Activity.
Pull each line with the string "which" from the entries.

▬▬▬▬▬▬▬▬▬▬

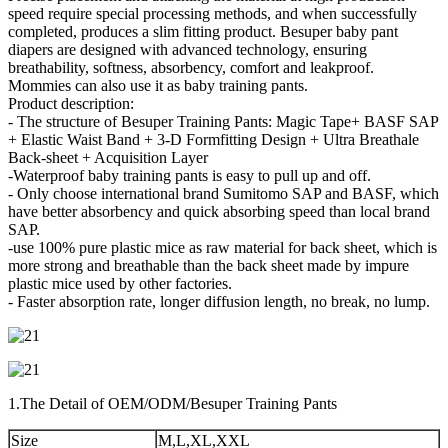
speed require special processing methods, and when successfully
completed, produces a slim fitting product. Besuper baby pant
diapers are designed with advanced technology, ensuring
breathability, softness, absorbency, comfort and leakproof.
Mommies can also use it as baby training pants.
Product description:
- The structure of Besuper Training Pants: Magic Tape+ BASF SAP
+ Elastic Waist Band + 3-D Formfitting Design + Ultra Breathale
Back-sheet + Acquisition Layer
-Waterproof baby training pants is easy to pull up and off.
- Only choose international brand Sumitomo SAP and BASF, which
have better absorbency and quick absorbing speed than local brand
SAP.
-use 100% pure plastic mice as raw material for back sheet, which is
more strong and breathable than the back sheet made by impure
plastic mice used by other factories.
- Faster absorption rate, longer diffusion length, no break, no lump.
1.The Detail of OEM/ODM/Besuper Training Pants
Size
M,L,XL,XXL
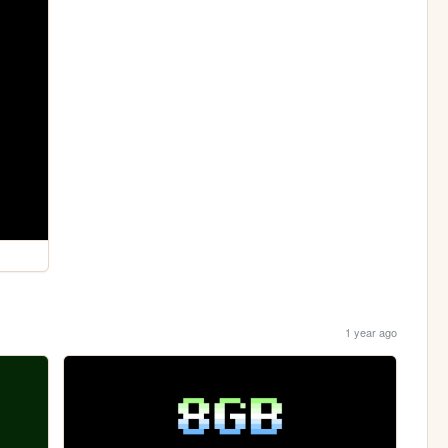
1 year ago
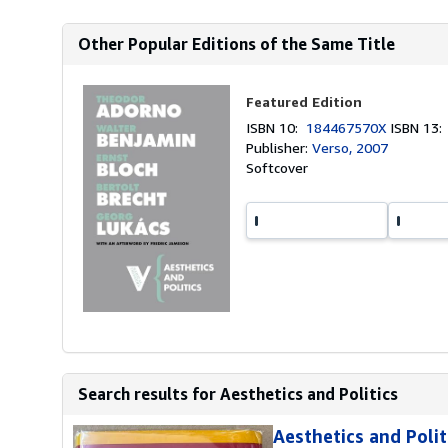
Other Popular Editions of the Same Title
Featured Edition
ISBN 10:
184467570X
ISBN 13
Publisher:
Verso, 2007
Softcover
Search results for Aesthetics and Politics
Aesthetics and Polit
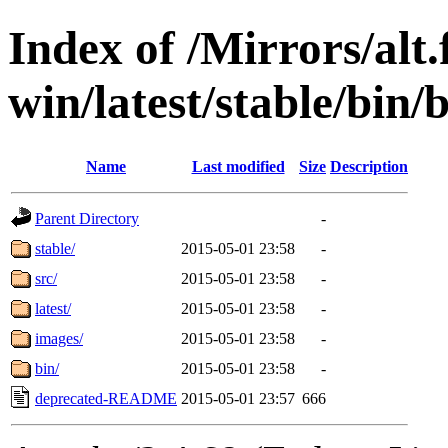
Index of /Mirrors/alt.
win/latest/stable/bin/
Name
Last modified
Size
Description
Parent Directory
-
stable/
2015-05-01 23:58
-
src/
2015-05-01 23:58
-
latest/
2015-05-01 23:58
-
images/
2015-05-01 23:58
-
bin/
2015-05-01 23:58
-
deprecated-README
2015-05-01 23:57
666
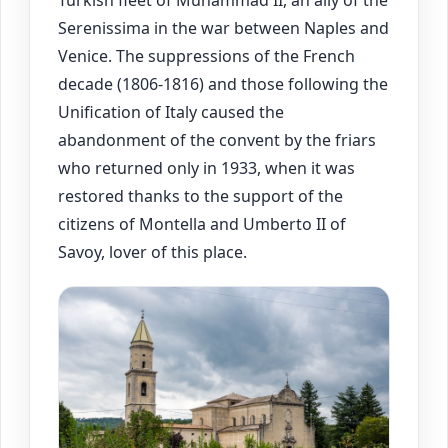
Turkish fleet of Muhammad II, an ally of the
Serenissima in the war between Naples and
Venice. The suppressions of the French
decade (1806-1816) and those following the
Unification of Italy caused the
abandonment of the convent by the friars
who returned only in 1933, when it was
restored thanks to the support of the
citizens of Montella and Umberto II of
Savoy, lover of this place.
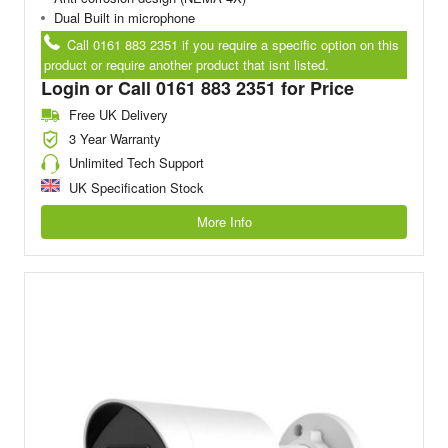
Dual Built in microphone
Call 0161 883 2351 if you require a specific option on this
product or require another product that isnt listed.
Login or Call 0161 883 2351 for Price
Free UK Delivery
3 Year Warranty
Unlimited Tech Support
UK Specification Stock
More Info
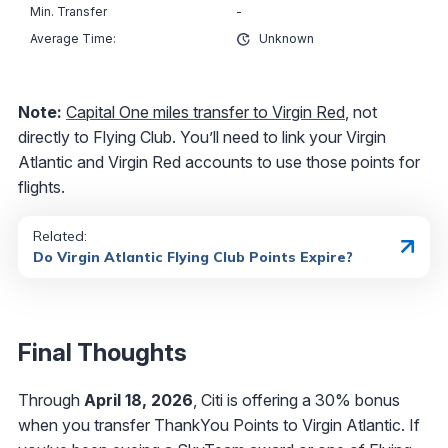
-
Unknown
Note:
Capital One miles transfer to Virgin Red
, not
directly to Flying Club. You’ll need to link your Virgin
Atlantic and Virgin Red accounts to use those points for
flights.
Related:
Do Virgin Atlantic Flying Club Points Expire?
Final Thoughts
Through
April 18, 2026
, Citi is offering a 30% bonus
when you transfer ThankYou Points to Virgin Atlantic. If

▬▬▬▬▬▬▬▬▬▬

Exercise response.
- Only choose international brand Sumitomo SAP and BASF, which
-use 100% pure plastic mice as raw material for back sheet, which is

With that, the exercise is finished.